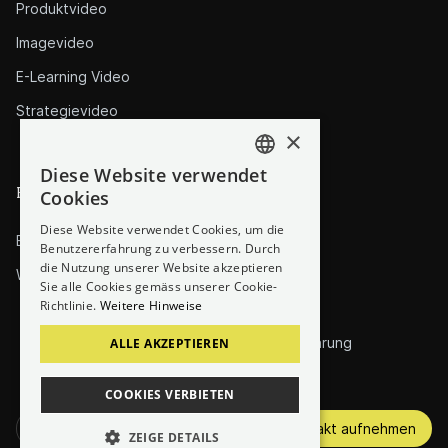
Produktvideo
Imagevideo
E-Learning Video
Strategievideo
×
Diese Website verwendet
GERMAN
Ressourcen
Unternehmen
Cookies
ENGLISH
Diese Website verwendet Cookies, um die
Blog
Über uns
Benutzererfahrung zu verbessern. Durch
die Nutzung unserer Website akzeptieren
Whitepapers
Jobs
Sie alle Cookies gemäss unserer Cookie-
Richtlinie.
Weitere Hinweise
Impressum
Datenschutzerklärung
ALLE AKZEPTIEREN
COOKIES VERBIETEN
Kontakt aufnehmen
DE
EN
ZEIGE DETAILS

# TASK PROMPT:
Take each line of the material that contains the word "Diese" and list it.

# RESULT:
Diese Website verwendet
Diese Website verwendet Cookies, um die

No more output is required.